My hope in sharing my story with you is to give you permission to take an honest look at your life.  Too many pastors have spent too long faking out the entire world (including themselves), attempting to convince everyone that they’re okay.  They’ve hidden behind big wood desks and big wood pulpits.  My heart’s desire is that something in my story would inspire you to have the courage to face yourself.

The up-the-middle church reality requires us to face many obstacles:  starting whole organizations, moving across the country, taking on demons, and facing the gates of hell, but I contend that for many of us, the biggest obstacle we’ll ever face is ourselves.  Having the courage to face who we really are, where we’ve really come from, and all that we’ve went through is by far the largest giant we’ll ever have to face.

Have you faced yourself?

The only way for your church to become everything God wants for it to be is when you start with the courage to face yourself.  If your stomach is in knots right now as you read this, then you’re not okay.  You’re not weak; you’re just not okay.  And that’s okay.  It’s okay for you to admit you’re not okay.

I challenge you to have the courage to tell somebody.  Seek out a mental health counselor who knows how God created the human brain and body to work.  They can give you insight into why you are the way you are.  You’ll be a better husband, father, pastor, leader, and friend.  I can truly say there is no greater feeling than to pastor and lead people from a foundation of wholeness in my heart.  It could be the most important thing you ever do.  Perhaps it’s time to go up-the-middle into your heart?
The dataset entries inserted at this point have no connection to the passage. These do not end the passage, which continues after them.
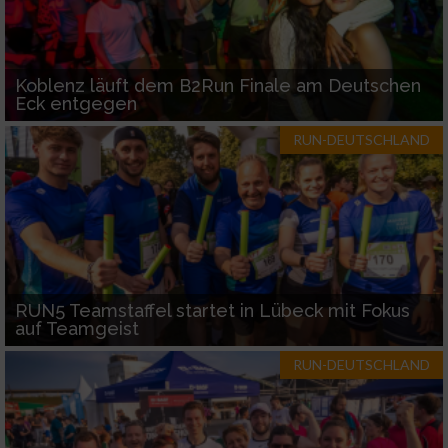
Koblenz läuft dem B2Run Finale am Deutschen
Eck entgegen
RUN-DEUTSCHLAND
RUN5 Teamstaffel startet in Lübeck mit Fokus
auf Teamgeist
RUN-DEUTSCHLAND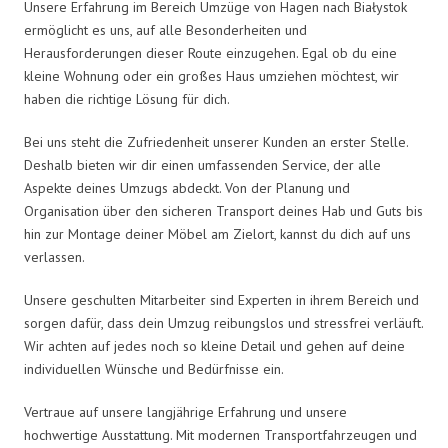
Unsere Erfahrung im Bereich Umzüge von Hagen nach Białystok
ermöglicht es uns, auf alle Besonderheiten und
Herausforderungen dieser Route einzugehen. Egal ob du eine
kleine Wohnung oder ein großes Haus umziehen möchtest, wir
haben die richtige Lösung für dich.
Bei uns steht die Zufriedenheit unserer Kunden an erster Stelle.
Deshalb bieten wir dir einen umfassenden Service, der alle
Aspekte deines Umzugs abdeckt. Von der Planung und
Organisation über den sicheren Transport deines Hab und Guts bis
hin zur Montage deiner Möbel am Zielort, kannst du dich auf uns
verlassen.
Unsere geschulten Mitarbeiter sind Experten in ihrem Bereich und
sorgen dafür, dass dein Umzug reibungslos und stressfrei verläuft.
Wir achten auf jedes noch so kleine Detail und gehen auf deine
individuellen Wünsche und Bedürfnisse ein.
Vertraue auf unsere langjährige Erfahrung und unsere
hochwertige Ausstattung. Mit modernen Transportfahrzeugen und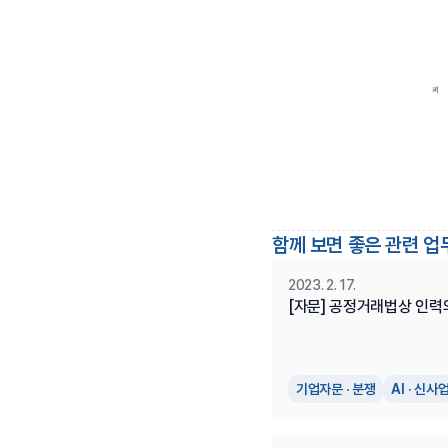
함께 보면 좋은 관련 업
2023. 2. 17.
[자문] 공정거래법상 인력
기업자문 · 분쟁
AI · 신사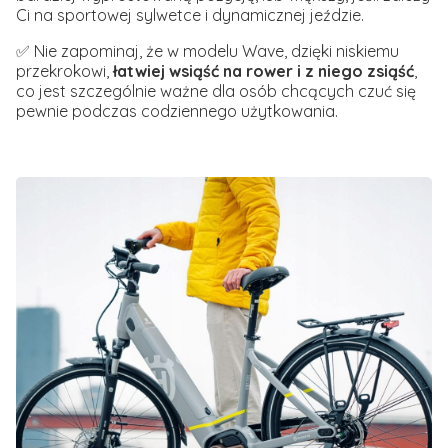
Ci na sportowej sylwetce i dynamicznej jeździe.
✅ Nie zapominaj, że w modelu Wave, dzięki niskiemu
przekrokowi,
łatwiej wsiąść na rower i z niego zsiąść
,
co jest szczególnie ważne dla osób chcących czuć się
pewnie podczas codziennego użytkowania.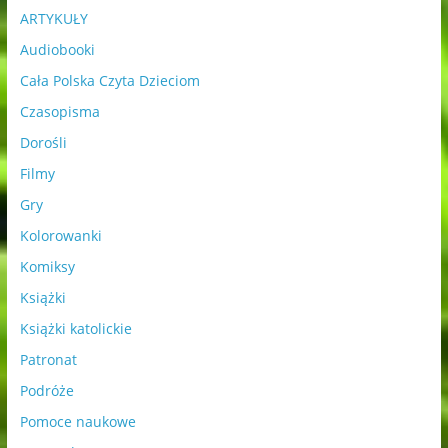
ARTYKUŁY
Audiobooki
Cała Polska Czyta Dzieciom
Czasopisma
Dorośli
Filmy
Gry
Kolorowanki
Komiksy
Książki
Książki katolickie
Patronat
Podróże
Pomoce naukowe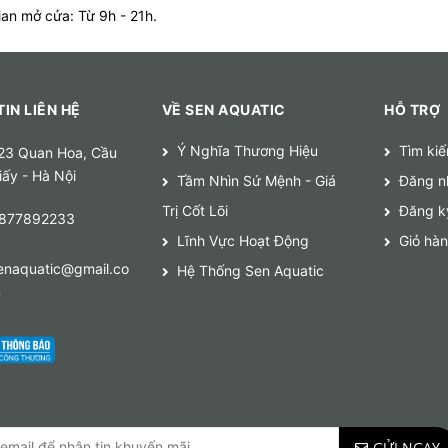
ian mở cửa: Từ 9h - 21h.
IN LIÊN HỆ
VỀ SEN AQUATIC
HỖ TRỢ
Ý Nghĩa Thương Hiệu
Tìm ki
23 Quan Hoa, Cầu
iấy - Hà Nội
Tầm Nhìn Sứ Mệnh - Giá
Đăng n
Trị Cốt Lõi
Đăng k
877892233
Lĩnh Vực Hoạt Động
Giỏ hà
enaquatic@gmail.co
Hệ Thống Sen Aquatic
m
GỬI NGAY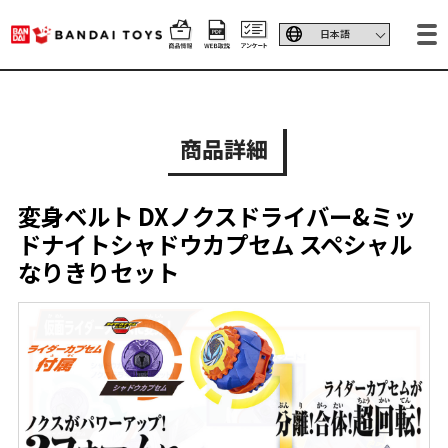
商品詳細
変身ベルト DXノクスドライバー&ミッ
ドナイトシャドウカプセム スペシャル
なりきりセット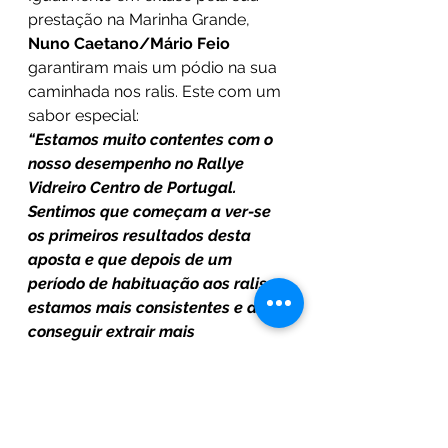
prestação na Marinha Grande, 
Nuno Caetano/Mário Feio
garantiram mais um pódio na sua 
caminhada nos ralis. Este com um 
sabor especial: 
“Estamos muito contentes com o 
nosso desempenho no Rallye 
Vidreiro Centro de Portugal. 
Sentimos que começam a ver-se 
os primeiros resultados desta 
aposta e que depois de um 
período de habituação aos ralis 
estamos mais consistentes e a 
conseguir extrair mais 
desempenho do carro. Agora é 
continuar a trabalhar para 
encurtar distâncias!”,
 salientou o 
piloto do carro nº 50, bem-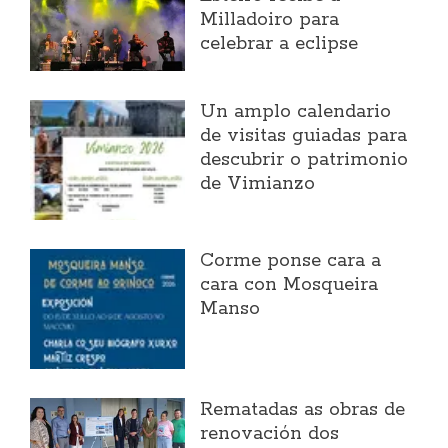
Milladoiro para
celebrar a eclipse
Un amplo calendario
de visitas guiadas para
descubrir o patrimonio
de Vimianzo
Corme ponse cara a
cara con Mosqueira
Manso
Rematadas as obras de
renovación dos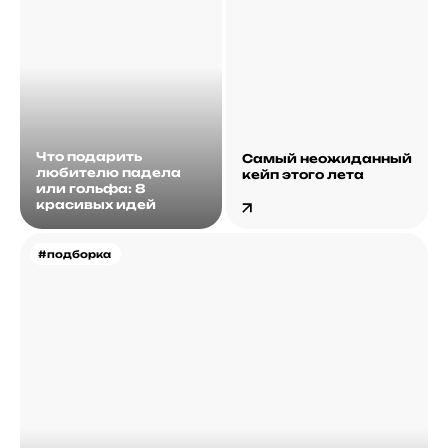
Что подарить
Самый неожиданный
любителю падела
кейп этого лета
или гольфа: 8
красивых идей
#подборка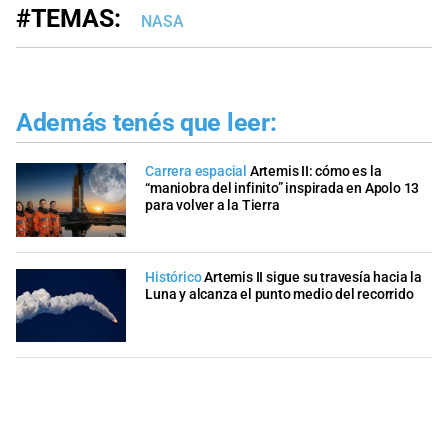
#TEMAS:
NASA
Además tenés que leer:
Carrera espacial
Artemis II: cómo es la
“maniobra del infinito” inspirada en Apolo 13
para volver a la Tierra
Histórico
Artemis II sigue su travesía hacia la
Luna y alcanza el punto medio del recorrido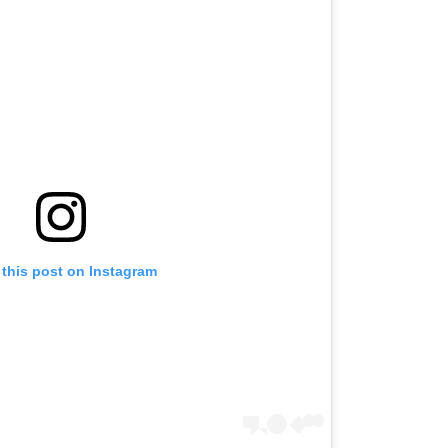
 this post on Instagram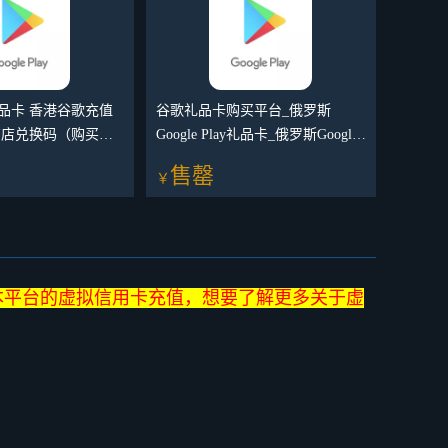
ay礼品卡 香港谷歌充值
谷歌礼品卡购买平台_俄罗斯
商店兑换码（购买前
Google Play礼品卡_俄罗斯Google
品详情，买前请咨询
Play商店充值
售罄
￥
本平台的虚拟信用卡充值，想要了解更多关于虚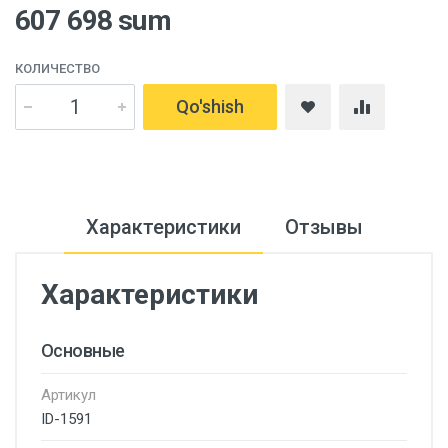
607 698 sum
КОЛИЧЕСТВО
Qo'shish
Характеристики
Отзывы
Характеристики
Основные
Артикул
ID-1591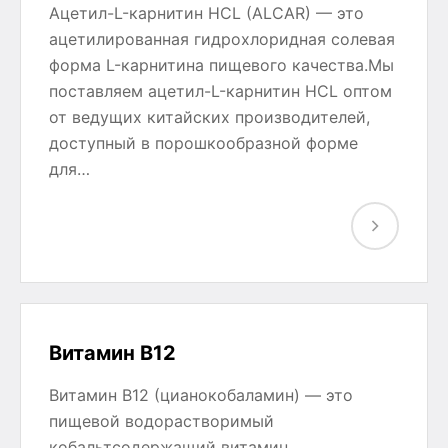
Ацетил-L-карнитин HCL (ALCAR) — это
ацетилированная гидрохлоридная солевая
форма L-карнитина пищевого качества.Мы
поставляем ацетил-L-карнитин HCL оптом
от ведущих китайских производителей,
доступный в порошкообразной форме
для…
Витамин B12
Витамин B12 (цианокобаламин) — это
пищевой водорастворимый
кобальтсодержащий витамин,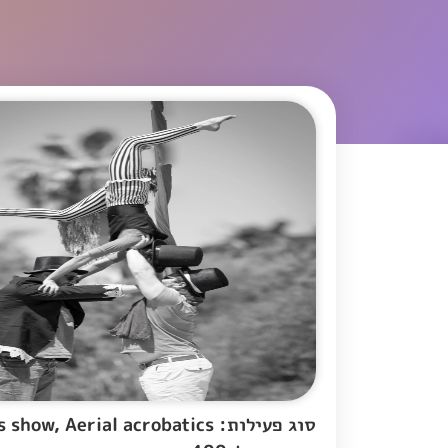
סוג פעילות: Circus show, Aerial acrobatics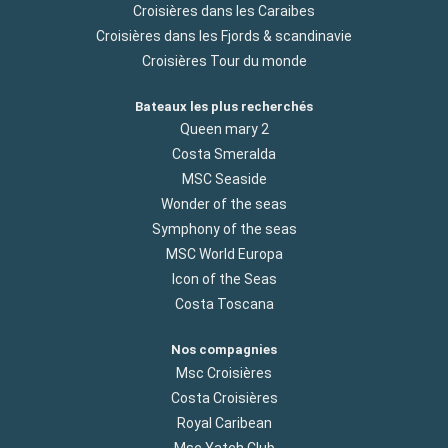
Croisières dans les Caraibes
Croisières dans les Fjords & scandinavie
Croisières Tour du monde
Bateaux les plus recherchés
Queen mary 2
Costa Smeralda
MSC Seaside
Wonder of the seas
Symphony of the seas
MSC World Europa
Icon of the Seas
Costa Toscana
Nos compagnies
Msc Croisières
Costa Croisières
Royal Caribean
Msc Yatch Club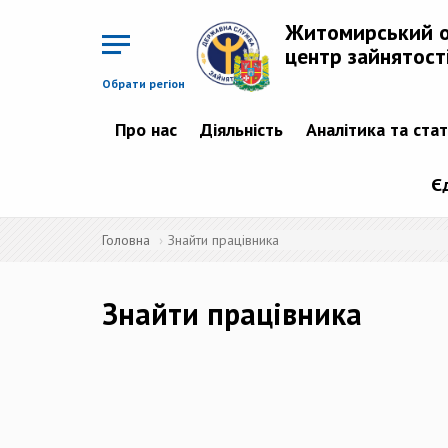
Перейти
до
Житомирський 
основного
матеріалу
центр зайнятост
Обрати регіон
Про нас
Діяльність
Аналітика та ста
Є
Головна
Знайти працівника
Знайти працівника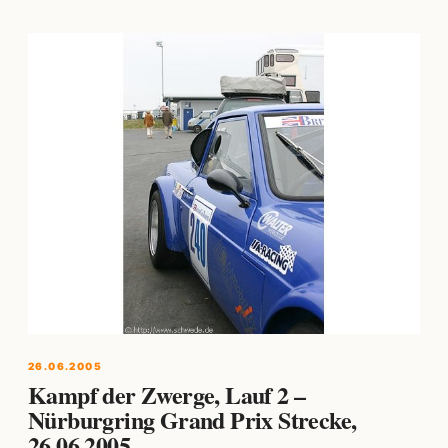
26.06.2005
Kampf der Zwerge, Lauf 2 –
Nürburgring Grand Prix Strecke,
26.06.2005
A Word about Accountability

Pastoring an up-the-middle church can be one of the loneliest places on the planet.  And if we’re being honest, accountability can be really hard to come by.  The bottom line is this:  We need accountability.  It is a non-negotiable for an up-the-middle pastor.  Our lives are just too difficult, and the pressure is just too great not to have someone in your life that you can be absolutely truthful and honest with.

The reality for each of us is this:  We are only as accountable as we want to be.  The choice is ours.  We can live bound, or we can live free.  We can live whole, or we can live a dual reality.  I want to challenge you to do whatever it takes to get accountable with someone as soon as possible.  There’s too much at stake not to.